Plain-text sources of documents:
==*==

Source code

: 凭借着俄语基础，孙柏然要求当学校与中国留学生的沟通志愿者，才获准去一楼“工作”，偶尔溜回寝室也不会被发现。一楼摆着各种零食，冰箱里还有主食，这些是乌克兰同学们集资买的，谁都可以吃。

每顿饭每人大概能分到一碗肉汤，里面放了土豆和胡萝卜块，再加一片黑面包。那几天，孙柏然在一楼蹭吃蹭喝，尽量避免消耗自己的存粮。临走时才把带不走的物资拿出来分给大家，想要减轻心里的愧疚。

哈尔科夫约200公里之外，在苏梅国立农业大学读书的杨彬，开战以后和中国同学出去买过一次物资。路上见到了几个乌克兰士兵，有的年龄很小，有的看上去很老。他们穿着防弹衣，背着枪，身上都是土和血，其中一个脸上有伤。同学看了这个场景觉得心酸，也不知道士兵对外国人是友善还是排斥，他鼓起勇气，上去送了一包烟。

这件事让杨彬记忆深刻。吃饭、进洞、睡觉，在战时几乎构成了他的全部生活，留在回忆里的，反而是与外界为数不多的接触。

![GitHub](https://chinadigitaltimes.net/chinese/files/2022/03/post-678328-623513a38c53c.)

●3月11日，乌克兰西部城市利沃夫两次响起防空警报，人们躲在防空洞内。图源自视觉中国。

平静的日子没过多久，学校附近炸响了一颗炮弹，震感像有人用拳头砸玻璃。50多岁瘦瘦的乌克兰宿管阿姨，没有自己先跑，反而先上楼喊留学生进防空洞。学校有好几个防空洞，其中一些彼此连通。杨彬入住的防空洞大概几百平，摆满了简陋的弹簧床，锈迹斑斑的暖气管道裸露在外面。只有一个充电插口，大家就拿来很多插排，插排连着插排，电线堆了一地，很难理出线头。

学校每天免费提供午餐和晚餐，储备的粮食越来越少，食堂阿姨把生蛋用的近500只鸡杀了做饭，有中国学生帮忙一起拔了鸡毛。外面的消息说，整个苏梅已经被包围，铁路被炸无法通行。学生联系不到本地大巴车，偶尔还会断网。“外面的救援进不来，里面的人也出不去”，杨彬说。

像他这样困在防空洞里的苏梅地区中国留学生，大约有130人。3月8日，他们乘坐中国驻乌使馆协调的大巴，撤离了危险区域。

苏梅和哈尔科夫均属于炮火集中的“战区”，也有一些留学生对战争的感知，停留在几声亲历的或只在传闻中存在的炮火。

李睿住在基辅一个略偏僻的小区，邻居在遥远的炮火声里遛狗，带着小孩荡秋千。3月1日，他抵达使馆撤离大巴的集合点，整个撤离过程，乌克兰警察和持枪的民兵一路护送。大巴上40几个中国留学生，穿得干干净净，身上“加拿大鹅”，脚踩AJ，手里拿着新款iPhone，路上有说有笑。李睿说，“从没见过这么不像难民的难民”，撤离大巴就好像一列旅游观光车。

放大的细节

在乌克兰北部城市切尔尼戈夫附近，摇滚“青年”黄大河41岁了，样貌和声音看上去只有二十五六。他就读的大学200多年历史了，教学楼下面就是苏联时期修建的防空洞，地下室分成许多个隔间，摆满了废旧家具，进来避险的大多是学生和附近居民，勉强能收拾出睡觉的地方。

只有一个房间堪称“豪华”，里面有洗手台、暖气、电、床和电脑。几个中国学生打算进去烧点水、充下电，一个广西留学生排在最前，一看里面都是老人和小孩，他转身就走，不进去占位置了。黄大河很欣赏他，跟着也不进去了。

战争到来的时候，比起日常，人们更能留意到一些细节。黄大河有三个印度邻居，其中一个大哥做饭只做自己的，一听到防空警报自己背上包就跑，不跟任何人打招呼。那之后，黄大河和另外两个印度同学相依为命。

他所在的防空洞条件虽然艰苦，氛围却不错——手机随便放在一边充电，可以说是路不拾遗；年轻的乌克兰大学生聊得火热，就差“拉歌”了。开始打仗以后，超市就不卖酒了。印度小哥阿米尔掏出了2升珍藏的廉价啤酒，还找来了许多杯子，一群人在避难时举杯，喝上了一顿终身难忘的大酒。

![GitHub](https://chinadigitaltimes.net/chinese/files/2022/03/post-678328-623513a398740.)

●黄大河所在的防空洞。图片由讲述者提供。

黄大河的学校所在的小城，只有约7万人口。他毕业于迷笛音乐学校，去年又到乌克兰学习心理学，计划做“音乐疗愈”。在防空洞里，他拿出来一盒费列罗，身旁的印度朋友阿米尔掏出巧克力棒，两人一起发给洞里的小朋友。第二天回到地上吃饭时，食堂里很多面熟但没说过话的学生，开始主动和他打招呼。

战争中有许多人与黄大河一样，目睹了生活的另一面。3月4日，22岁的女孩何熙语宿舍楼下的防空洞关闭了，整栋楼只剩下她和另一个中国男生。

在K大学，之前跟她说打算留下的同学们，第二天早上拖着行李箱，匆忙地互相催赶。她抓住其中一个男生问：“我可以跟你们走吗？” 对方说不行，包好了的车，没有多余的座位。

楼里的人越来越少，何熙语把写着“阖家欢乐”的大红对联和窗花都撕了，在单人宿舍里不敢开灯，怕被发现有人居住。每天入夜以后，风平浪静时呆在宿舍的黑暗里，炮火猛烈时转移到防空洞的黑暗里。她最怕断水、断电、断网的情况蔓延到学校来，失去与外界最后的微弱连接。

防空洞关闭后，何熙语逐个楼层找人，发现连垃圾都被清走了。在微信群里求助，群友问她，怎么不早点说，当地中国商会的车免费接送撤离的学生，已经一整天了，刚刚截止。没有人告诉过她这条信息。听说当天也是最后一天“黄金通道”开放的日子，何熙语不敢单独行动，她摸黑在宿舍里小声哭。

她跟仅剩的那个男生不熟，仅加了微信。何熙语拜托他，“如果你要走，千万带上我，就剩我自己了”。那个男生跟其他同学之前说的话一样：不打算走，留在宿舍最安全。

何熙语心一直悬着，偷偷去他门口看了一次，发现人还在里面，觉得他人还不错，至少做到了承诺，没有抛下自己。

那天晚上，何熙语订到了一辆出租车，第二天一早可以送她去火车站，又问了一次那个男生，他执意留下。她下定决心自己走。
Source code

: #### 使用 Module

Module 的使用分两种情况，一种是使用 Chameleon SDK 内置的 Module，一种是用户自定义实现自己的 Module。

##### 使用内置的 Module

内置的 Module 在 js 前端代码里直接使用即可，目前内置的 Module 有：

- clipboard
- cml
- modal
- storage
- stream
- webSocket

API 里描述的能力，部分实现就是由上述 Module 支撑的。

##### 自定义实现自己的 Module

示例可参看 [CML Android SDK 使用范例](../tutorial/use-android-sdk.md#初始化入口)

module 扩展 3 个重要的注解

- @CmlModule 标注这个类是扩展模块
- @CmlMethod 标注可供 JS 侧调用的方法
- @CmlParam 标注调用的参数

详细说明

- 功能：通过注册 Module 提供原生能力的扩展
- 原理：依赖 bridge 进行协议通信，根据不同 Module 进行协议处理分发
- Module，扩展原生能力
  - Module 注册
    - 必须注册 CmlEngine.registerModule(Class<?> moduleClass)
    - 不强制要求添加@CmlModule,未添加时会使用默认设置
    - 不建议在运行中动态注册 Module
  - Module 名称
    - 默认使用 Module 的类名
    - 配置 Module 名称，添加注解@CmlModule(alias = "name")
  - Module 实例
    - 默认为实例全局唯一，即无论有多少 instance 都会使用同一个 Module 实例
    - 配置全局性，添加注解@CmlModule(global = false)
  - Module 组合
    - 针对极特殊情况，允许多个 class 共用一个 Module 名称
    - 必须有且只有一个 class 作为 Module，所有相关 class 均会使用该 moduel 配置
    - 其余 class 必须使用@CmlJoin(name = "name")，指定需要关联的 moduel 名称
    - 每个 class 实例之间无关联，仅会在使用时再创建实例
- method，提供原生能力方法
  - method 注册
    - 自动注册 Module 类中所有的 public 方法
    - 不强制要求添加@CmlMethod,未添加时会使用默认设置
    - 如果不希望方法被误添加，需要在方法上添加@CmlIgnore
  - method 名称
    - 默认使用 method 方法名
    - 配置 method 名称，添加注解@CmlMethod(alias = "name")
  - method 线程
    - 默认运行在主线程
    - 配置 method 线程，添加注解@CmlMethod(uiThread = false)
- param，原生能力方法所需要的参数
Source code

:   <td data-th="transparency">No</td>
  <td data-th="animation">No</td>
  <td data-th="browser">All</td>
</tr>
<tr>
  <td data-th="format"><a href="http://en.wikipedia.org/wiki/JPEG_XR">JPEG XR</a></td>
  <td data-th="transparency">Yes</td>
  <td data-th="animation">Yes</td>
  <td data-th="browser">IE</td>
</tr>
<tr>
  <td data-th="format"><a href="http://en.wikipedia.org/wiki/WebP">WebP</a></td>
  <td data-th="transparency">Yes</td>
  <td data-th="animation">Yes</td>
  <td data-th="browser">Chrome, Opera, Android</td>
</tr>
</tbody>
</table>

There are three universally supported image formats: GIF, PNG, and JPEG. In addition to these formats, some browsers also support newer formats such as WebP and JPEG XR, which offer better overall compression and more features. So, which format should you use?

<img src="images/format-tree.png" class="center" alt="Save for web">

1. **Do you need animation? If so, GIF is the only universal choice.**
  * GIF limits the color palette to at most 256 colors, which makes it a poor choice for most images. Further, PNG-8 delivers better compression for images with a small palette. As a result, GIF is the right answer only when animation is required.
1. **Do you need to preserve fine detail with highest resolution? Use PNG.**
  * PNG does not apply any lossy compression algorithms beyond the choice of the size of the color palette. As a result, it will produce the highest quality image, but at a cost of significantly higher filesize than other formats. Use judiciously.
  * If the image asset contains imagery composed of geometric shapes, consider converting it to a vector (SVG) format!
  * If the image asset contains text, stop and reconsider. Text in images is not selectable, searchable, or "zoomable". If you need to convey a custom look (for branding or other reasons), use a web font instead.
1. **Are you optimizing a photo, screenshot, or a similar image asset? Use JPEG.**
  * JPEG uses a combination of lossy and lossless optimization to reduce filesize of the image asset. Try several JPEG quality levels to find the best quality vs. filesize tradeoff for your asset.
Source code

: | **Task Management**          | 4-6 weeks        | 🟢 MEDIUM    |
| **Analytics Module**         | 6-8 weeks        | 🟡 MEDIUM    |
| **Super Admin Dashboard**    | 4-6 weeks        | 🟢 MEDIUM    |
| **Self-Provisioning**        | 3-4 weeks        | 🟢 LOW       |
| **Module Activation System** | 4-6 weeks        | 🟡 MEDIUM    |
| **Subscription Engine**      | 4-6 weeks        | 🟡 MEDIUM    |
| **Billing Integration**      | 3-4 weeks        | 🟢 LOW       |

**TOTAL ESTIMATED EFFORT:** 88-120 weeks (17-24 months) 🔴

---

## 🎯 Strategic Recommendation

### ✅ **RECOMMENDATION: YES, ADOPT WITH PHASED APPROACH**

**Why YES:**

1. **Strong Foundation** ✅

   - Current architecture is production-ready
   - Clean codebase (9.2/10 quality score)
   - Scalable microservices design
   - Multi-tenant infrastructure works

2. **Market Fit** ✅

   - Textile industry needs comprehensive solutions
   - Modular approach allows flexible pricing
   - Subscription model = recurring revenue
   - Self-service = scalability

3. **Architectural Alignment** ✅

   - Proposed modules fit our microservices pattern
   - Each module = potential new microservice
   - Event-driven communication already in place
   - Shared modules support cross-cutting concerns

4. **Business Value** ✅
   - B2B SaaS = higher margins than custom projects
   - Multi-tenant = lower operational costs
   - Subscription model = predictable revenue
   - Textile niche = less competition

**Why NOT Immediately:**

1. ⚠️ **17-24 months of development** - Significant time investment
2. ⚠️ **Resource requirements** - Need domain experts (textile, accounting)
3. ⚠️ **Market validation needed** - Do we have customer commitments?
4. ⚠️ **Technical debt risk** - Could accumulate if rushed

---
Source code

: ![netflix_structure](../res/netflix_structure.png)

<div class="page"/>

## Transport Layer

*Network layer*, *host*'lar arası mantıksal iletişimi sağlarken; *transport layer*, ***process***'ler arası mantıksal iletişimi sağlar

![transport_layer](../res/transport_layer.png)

==*==

## What is expected:
Can you retype the listing lines from the one containing "1. **Do you need animation?" through the one containing "web font instead.", keeping every character unchanged?

## Result below:
1. **Do you need animation? If so, GIF is the only universal choice.**
  * GIF limits the color palette to at most 256 colors, which makes it a poor choice for most images. Further, PNG-8 delivers better compression for images with a small palette. As a result, GIF is the right answer only when animation is required.
1. **Do you need to preserve fine detail with highest resolution? Use PNG.**
  * PNG does not apply any lossy compression algorithms beyond the choice of the size of the color palette. As a result, it will produce the highest quality image, but at a cost of significantly higher filesize than other formats. Use judiciously.
  * If the image asset contains imagery composed of geometric shapes, consider converting it to a vector (SVG) format!
  * If the image asset contains text, stop and reconsider. Text in images is not selectable, searchable, or "zoomable". If you need to convey a custom look (for branding or other reasons), use a web font instead.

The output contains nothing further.